Laparoscopic cholecystectomy for Ectopic gall bladder

Ali I Yahya and Abdalkareem Ekleeb

 

Abstract

We report a rare case of ectopic gall bladder identified while performing laparoscopic cholecystectomy, the gall bladder being attached to left lobe of liver. It was removed successfully by laparoscopic cholecystectomy and the patient was discharged on first day with no bile duct injury.

Key words: left sided gall bladder, laparoscopic cholecystectomy

Introduction

The usual site of the gall bladder is attached to the right lobe of liver and on the right side of the CBD and falciform ligament. Some patients have situs inversus where the liver and gall bladder are on left side of the abdomen. One rare presentation, where the gall bladder is lying attached to the left lobe of the liver and left to the falciform ligament, has been reported in literature. In our institution one such case has presented amongst 3000 patients operated laparoscopically during an 8 year period.

Case report

A 28 years old female patient was admitted to the surgery department with symptoms of gall bladder stones. Ultrasound scans revealed that the patient had a gall bladder containing multiple stones with a normal GB wall. No comment was made on its position. Preoperative investigations were performed and she underwent Laparoscopic cholecystectomy, four ports were inserted first (11mm) at umbilicus, second (11mm) at xiphisterneum, 3rd (5mm) at right mid clavicular line below the costal margin, 4th (5mm) at right anterior axillary line. The gall bladder was not seen at the normal site but it was found below the left lobe of the liver on lesser curvature of the stomach attached to the left lobe of liver by its mesentery and lying left of the falciform ligament.

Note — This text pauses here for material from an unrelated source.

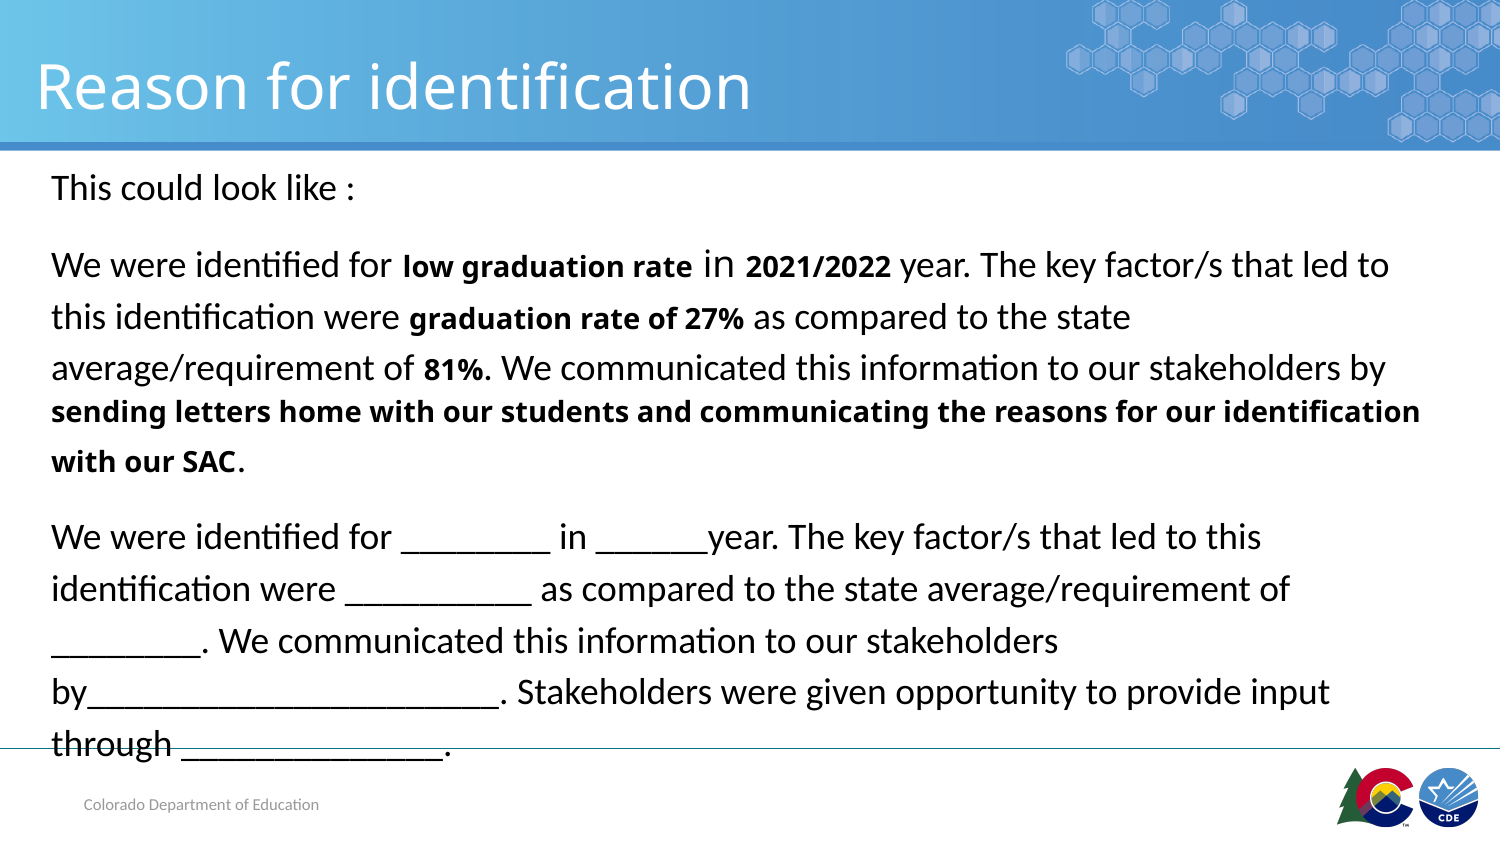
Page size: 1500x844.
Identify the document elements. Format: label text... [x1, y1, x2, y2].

The Laparoscopic procedure and the findings are as following:

The fundus of the gall bladder grasped with the most right lateral port grasper. The left lobe of liver was rotated towards the right side due to traction of the gall bladder. There were adhesions between duodenum, GB and the liver which were released. Hartmans pouch was grasped by the surgeon's left hand grasper.

Dissection of the Hartman's pouch from the adhesions to the bile duct was performed and this dissection continued along the CBD untill the cystic duct was found. This was clipped and divided. The cystic artery was then found and clipped. The GB was removed. A drains was placed and removed next day. The patient was discharged on the first post operative day.

Discussion:

Abnormally positioned gall bladder to the left of the falciform ligament is a very rare anomaly and few cases were reported. In our patient this anomaly had not known detected by USS but only found during surgery. With the use of ultrasound, CT, MRI and ERCP the GB position can be detected preoperatively. We had was some diffculty in dissection but, had the diagnosis been known prior to surgery, the epigastric port could have been placed towards the left side to make the dissection easier. Special care needs to taken to identify the anatomy prior to division of any structures to prevent accidental injury to the CBD.

Conclusion:

Ectopic gall bladder where it lies to the left of the falciform ligament has not been seen in our surgery department before. When found, dissection should proceed with care to avoid damage to the bile duct . If the anatomy is in doubt then intra-operative cholangiogram should be performed.